## WHAT THE TASK ASKS
Print out every record below, exactly as written.
---------- MATERIAL SHOWN
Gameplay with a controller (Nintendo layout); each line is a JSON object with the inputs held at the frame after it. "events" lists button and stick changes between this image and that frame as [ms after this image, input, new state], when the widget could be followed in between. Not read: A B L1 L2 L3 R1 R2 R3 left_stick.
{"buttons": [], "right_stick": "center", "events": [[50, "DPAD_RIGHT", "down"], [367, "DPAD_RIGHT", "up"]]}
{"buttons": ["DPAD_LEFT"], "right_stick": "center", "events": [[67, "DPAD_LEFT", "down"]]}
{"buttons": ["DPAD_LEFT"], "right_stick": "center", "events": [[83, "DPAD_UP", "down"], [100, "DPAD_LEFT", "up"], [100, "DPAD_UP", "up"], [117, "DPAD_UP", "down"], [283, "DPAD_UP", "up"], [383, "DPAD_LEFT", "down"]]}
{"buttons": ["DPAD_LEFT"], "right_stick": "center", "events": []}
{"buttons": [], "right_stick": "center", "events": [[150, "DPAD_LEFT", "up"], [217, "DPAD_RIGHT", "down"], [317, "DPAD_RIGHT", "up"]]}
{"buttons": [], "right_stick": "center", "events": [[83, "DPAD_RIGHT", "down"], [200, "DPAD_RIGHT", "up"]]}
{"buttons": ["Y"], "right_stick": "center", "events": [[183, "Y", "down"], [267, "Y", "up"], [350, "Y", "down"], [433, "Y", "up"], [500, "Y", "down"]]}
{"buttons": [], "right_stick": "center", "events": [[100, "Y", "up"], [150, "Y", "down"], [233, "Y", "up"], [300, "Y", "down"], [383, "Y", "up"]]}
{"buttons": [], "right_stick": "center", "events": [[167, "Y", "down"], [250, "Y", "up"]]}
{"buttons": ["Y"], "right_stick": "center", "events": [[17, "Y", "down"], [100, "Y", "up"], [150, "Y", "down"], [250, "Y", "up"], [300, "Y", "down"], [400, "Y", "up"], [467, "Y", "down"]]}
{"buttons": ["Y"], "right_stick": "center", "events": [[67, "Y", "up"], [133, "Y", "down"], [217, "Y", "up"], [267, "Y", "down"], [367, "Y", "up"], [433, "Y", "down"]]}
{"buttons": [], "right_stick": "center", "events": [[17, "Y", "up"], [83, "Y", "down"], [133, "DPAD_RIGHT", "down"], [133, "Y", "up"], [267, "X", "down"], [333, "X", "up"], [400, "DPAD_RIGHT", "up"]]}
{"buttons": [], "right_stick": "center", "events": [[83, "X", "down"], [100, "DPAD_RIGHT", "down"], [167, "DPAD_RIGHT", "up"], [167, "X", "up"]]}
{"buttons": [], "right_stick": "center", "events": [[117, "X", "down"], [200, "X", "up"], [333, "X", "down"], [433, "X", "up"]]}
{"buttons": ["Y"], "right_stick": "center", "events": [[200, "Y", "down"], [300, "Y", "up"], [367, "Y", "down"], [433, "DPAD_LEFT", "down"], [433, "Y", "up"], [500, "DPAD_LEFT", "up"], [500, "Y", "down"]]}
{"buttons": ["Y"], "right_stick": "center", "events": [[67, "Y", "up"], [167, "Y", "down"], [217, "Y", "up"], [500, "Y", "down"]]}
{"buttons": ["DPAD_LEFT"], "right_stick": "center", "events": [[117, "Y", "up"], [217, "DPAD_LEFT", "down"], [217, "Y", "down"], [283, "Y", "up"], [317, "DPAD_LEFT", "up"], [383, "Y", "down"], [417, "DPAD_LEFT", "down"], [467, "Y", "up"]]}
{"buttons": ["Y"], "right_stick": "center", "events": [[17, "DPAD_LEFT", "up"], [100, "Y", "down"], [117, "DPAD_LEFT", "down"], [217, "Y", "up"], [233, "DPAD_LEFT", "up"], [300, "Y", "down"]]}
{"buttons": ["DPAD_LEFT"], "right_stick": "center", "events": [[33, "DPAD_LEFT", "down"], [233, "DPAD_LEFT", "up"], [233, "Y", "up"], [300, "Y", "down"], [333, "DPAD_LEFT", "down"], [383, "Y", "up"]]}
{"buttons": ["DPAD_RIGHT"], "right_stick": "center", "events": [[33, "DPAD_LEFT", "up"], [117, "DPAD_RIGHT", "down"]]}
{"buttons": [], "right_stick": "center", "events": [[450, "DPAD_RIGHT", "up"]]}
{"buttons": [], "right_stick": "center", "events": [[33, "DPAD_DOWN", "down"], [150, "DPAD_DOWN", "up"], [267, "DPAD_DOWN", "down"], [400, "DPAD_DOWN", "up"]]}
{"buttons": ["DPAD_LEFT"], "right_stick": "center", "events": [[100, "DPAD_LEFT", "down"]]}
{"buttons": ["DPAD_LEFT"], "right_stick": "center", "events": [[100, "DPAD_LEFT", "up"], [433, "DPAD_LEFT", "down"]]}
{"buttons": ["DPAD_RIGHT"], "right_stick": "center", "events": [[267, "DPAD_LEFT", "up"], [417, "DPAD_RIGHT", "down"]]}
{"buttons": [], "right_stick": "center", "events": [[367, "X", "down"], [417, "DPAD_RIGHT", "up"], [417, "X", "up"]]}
--------------------
## RESULT OF THE TASK
Gameplay with a controller (Nintendo layout); each line is a JSON object with the inputs held at the frame after it. "events" lists button and stick changes between this image and that frame as [ms after this image, input, new state], when the widget could be followed in between. Not read: A B L1 L2 L3 R1 R2 R3 left_stick.
{"buttons": [], "right_stick": "center", "events": [[50, "DPAD_RIGHT", "down"], [367, "DPAD_RIGHT", "up"]]}
{"buttons": ["DPAD_LEFT"], "right_stick": "center", "events": [[67, "DPAD_LEFT", "down"]]}
{"buttons": ["DPAD_LEFT"], "right_stick": "center", "events": [[83, "DPAD_UP", "down"], [100, "DPAD_LEFT", "up"], [100, "DPAD_UP", "up"], [117, "DPAD_UP", "down"], [283, "DPAD_UP", "up"], [383, "DPAD_LEFT", "down"]]}
{"buttons": ["DPAD_LEFT"], "right_stick": "center", "events": []}
{"buttons": [], "right_stick": "center", "events": [[150, "DPAD_LEFT", "up"], [217, "DPAD_RIGHT", "down"], [317, "DPAD_RIGHT", "up"]]}
{"buttons": [], "right_stick": "center", "events": [[83, "DPAD_RIGHT", "down"], [200, "DPAD_RIGHT", "up"]]}
{"buttons": ["Y"], "right_stick": "center", "events": [[183, "Y", "down"], [267, "Y", "up"], [350, "Y", "down"], [433, "Y", "up"], [500, "Y", "down"]]}
{"buttons": [], "right_stick": "center", "events": [[100, "Y", "up"], [150, "Y", "down"], [233, "Y", "up"], [300, "Y", "down"], [383, "Y", "up"]]}
{"buttons": [], "right_stick": "center", "events": [[167, "Y", "down"], [250, "Y", "up"]]}
{"buttons": ["Y"], "right_stick": "center", "events": [[17, "Y", "down"], [100, "Y", "up"], [150, "Y", "down"], [250, "Y", "up"], [300, "Y", "down"], [400, "Y", "up"], [467, "Y", "down"]]}
{"buttons": ["Y"], "right_stick": "center", "events": [[67, "Y", "up"], [133, "Y", "down"], [217, "Y", "up"], [267, "Y", "down"], [367, "Y", "up"], [433, "Y", "down"]]}
{"buttons": [], "right_stick": "center", "events": [[17, "Y", "up"], [83, "Y", "down"], [133, "DPAD_RIGHT", "down"], [133, "Y", "up"], [267, "X", "down"], [333, "X", "up"], [400, "DPAD_RIGHT", "up"]]}
{"buttons": [], "right_stick": "center", "events": [[83, "X", "down"], [100, "DPAD_RIGHT", "down"], [167, "DPAD_RIGHT", "up"], [167, "X", "up"]]}
{"buttons": [], "right_stick": "center", "events": [[117, "X", "down"], [200, "X", "up"], [333, "X", "down"], [433, "X", "up"]]}
{"buttons": ["Y"], "right_stick": "center", "events": [[200, "Y", "down"], [300, "Y", "up"], [367, "Y", "down"], [433, "DPAD_LEFT", "down"], [433, "Y", "up"], [500, "DPAD_LEFT", "up"], [500, "Y", "down"]]}
{"buttons": ["Y"], "right_stick": "center", "events": [[67, "Y", "up"], [167, "Y", "down"], [217, "Y", "up"], [500, "Y", "down"]]}
{"buttons": ["DPAD_LEFT"], "right_stick": "center", "events": [[117, "Y", "up"], [217, "DPAD_LEFT", "down"], [217, "Y", "down"], [283, "Y", "up"], [317, "DPAD_LEFT", "up"], [383, "Y", "down"], [417, "DPAD_LEFT", "down"], [467, "Y", "up"]]}
{"buttons": ["Y"], "right_stick": "center", "events": [[17, "DPAD_LEFT", "up"], [100, "Y", "down"], [117, "DPAD_LEFT", "down"], [217, "Y", "up"], [233, "DPAD_LEFT", "up"], [300, "Y", "down"]]}
{"buttons": ["DPAD_LEFT"], "right_stick": "center", "events": [[33, "DPAD_LEFT", "down"], [233, "DPAD_LEFT", "up"], [233, "Y", "up"], [300, "Y", "down"], [333, "DPAD_LEFT", "down"], [383, "Y", "up"]]}
{"buttons": ["DPAD_RIGHT"], "right_stick": "center", "events": [[33, "DPAD_LEFT", "up"], [117, "DPAD_RIGHT", "down"]]}
{"buttons": [], "right_stick": "center", "events": [[450, "DPAD_RIGHT", "up"]]}
{"buttons": [], "right_stick": "center", "events": [[33, "DPAD_DOWN", "down"], [150, "DPAD_DOWN", "up"], [267, "DPAD_DOWN", "down"], [400, "DPAD_DOWN", "up"]]}
{"buttons": ["DPAD_LEFT"], "right_stick": "center", "events": [[100, "DPAD_LEFT", "down"]]}
{"buttons": ["DPAD_LEFT"], "right_stick": "center", "events": [[100, "DPAD_LEFT", "up"], [433, "DPAD_LEFT", "down"]]}
{"buttons": ["DPAD_RIGHT"], "right_stick": "center", "events": [[267, "DPAD_LEFT", "up"], [417, "DPAD_RIGHT", "down"]]}
{"buttons": [], "right_stick": "center", "events": [[367, "X", "down"], [417, "DPAD_RIGHT", "up"], [417, "X", "up"]]}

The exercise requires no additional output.